Solo necesitaba una prometida de origen limpio, dócil y sensata para evitar problemas.

Nada más.

Carolina aprendió a interpretar sus gustos y se dedicó con esmero a representar el papel de su prometida, tomando aquella identidad como si fuera un trabajo.

Pero justo cuando el compromiso estaba por cumplir un año, varios mensajes anónimos aparecieron en su celular.

El remitente decía que Javier había tenido un primer amor.

Que ella también había recibido su apoyo económico, que se había ido al extranjero tres años atrás y que él siempre la había protegido muy bien.

La insinuación era clara: Carolina no era más que el reemplazo de aquella mujer que ocupaba su corazón.

Y ahora ese primer amor había regresado al país.

En ese momento, se hospedaba en un hotel a nombre de Javier.

Carolina miró el celular y entendió que, cuando la mandaron a la habitación 2202, querían que viera con sus propios ojos la infidelidad de Javier.

Pero ¿cuál era la realidad?

Levantó la mirada hacia la puerta del baño detrás de ella.

Sobre la puerta de cristal se movía una silueta borrosa.

El agua caía sin pausa y, de vez en cuando, se filtraban algunos jadeos bajos y contenidos.

Si Javier no hubiera estado ahí esa noche, quizá ella ya habría creído todos esos mensajes.

Eso también demostraba que la persona que enviaba esas cosas no conocía los verdaderos movimientos de Javier y, por lo tanto, tampoco podía ser su supuesto primer amor.

De lo contrario, ¿cómo habría provocado semejante malentendido?

Pero si esa mujer realmente existía, ¿por qué Javier había ido a buscarla a ella?

Esas dudas cruzaron por su mente, pero Carolina las reprimió enseguida.

Ya no importaba.

La pantalla del celular iluminó su rostro inexpresivo.

Por fin había encontrado una oportunidad.

Durante ese año, Javier la había controlado en todos los aspectos, hasta en los detalles más mínimos.

Su terrible deseo de control la había envuelto con tanta fuerza que ya casi no podía respirar.

Y ahora, Carolina por fin tenía una oportunidad para retirarse ilesa sin tener que ofenderlo.

***

Víctor no tardó en llevar ropa limpia y le explicó brevemente lo ocurrido.

Esa noche, alguien había puesto algo en la copa de Javier.

Ya habían llamado a la policía y el licor había sido enviado a analizar.

Durante el traslado al hospital, Javier, que siempre era frío y dueño de sí mismo, perdió el control de repente, echó al chofer y llegó solo hasta donde estaba ella.

Después de explicarlo todo, Víctor le confió a Carolina el cuidado de Javier y se marchó.
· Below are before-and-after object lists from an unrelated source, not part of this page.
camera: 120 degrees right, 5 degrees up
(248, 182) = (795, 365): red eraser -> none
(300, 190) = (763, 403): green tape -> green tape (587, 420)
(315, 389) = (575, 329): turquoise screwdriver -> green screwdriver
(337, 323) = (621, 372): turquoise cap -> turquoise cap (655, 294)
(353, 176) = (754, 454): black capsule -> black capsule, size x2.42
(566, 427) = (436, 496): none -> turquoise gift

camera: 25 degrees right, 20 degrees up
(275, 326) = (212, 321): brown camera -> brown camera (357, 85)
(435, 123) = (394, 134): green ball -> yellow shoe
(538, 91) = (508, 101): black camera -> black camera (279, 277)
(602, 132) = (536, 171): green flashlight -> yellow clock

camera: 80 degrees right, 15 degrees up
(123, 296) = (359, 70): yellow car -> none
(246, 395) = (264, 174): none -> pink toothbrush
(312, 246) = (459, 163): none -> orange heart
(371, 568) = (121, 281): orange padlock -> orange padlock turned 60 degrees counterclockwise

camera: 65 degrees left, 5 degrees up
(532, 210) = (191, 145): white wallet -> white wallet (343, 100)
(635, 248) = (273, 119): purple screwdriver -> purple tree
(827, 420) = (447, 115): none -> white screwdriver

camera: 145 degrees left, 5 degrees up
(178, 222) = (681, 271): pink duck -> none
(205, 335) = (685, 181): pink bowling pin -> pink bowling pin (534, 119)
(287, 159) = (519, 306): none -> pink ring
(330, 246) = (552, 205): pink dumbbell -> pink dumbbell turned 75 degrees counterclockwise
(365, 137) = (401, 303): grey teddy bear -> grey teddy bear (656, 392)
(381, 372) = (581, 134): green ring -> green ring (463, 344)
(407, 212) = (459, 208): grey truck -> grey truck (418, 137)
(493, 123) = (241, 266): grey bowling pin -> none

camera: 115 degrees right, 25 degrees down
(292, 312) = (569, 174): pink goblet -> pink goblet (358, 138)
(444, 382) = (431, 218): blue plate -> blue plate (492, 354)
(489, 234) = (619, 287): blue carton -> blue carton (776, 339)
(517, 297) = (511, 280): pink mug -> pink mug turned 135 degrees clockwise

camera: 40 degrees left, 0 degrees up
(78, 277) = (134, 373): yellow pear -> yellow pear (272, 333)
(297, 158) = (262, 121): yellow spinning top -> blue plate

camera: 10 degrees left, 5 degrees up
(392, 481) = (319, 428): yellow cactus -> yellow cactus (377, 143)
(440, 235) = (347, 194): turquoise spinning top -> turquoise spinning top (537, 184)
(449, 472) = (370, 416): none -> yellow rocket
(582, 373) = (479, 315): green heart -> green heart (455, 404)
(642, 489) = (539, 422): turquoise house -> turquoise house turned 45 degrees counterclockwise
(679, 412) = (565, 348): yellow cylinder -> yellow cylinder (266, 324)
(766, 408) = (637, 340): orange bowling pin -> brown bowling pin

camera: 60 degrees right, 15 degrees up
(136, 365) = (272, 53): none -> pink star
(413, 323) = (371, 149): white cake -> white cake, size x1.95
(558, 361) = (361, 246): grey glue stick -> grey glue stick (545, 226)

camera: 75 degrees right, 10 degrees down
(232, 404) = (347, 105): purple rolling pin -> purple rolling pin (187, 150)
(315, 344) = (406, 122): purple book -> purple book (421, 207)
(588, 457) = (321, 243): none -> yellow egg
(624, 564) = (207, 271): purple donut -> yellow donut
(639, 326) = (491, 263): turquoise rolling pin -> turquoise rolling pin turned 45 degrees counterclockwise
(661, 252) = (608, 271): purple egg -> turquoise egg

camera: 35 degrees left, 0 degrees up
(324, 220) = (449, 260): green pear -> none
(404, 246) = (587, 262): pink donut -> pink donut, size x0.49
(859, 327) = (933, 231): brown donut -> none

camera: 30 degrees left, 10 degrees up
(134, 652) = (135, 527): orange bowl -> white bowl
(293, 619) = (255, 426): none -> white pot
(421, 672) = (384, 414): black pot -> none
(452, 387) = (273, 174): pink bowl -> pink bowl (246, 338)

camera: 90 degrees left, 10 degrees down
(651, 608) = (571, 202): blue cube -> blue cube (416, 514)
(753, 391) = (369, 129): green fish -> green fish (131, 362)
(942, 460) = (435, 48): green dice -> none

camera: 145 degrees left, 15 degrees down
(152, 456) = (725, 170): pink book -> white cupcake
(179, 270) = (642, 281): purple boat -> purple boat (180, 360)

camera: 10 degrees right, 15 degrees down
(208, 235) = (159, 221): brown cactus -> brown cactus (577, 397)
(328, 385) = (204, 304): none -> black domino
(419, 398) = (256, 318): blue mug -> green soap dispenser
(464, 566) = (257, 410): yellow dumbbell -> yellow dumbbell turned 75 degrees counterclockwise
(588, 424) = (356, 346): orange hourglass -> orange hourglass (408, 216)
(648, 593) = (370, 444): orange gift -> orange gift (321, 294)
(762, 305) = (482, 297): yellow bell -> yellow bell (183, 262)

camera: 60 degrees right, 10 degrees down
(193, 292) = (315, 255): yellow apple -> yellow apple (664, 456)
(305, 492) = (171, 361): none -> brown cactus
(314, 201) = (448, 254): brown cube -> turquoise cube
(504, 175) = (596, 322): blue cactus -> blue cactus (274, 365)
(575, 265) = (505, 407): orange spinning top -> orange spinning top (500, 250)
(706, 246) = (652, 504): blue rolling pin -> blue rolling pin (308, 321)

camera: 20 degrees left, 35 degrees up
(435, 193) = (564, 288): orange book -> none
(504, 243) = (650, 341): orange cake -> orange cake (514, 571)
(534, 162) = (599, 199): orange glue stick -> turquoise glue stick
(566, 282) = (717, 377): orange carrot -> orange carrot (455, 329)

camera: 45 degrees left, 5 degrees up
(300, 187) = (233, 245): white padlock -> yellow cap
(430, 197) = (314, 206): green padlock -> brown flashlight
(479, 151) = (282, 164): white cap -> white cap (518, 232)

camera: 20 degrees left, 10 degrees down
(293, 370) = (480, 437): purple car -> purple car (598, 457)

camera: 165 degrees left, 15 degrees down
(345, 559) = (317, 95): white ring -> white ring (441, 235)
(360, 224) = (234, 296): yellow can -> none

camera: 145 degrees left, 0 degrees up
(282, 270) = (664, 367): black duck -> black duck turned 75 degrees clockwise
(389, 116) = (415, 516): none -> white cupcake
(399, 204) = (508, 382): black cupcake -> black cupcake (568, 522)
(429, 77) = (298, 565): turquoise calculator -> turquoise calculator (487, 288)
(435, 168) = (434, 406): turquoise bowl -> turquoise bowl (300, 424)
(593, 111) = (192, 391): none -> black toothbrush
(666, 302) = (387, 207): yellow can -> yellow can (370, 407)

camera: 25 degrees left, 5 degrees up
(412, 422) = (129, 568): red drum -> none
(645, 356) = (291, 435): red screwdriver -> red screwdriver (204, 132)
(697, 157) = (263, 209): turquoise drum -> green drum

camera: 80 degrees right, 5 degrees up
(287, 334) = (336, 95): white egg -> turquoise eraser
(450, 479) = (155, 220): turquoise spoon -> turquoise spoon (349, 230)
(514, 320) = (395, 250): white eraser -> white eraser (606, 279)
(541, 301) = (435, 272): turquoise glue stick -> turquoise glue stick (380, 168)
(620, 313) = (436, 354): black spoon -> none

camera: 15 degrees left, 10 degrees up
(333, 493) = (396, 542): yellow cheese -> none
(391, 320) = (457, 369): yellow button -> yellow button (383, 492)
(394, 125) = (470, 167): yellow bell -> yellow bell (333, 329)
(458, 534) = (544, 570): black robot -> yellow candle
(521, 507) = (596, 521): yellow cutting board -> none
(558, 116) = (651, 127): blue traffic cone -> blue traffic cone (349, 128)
Carolina se quedó de pie, tratando de asimilar toda aquella información.

Entonces su celular sonó.

Ella pensó que era Víctor enviándole alguna indicación.

Pero al desbloquear la pantalla, vio que el remitente era aquel número anónimo.

En la conversación solo había una imagen.

Carolina la abrió y el impacto la tomó completamente desprevenida.

La foto estaba tomada con mucho talento.

La iluminación, la composición y la atmósfera eran impecables; la tensión visual, absoluta.

Pero quien aparecía en la imagen no era una mujer hermosa.

Era un hombre.

Una fotografía de medio cuerpo masculino, semidesnudo, de un impacto brutal.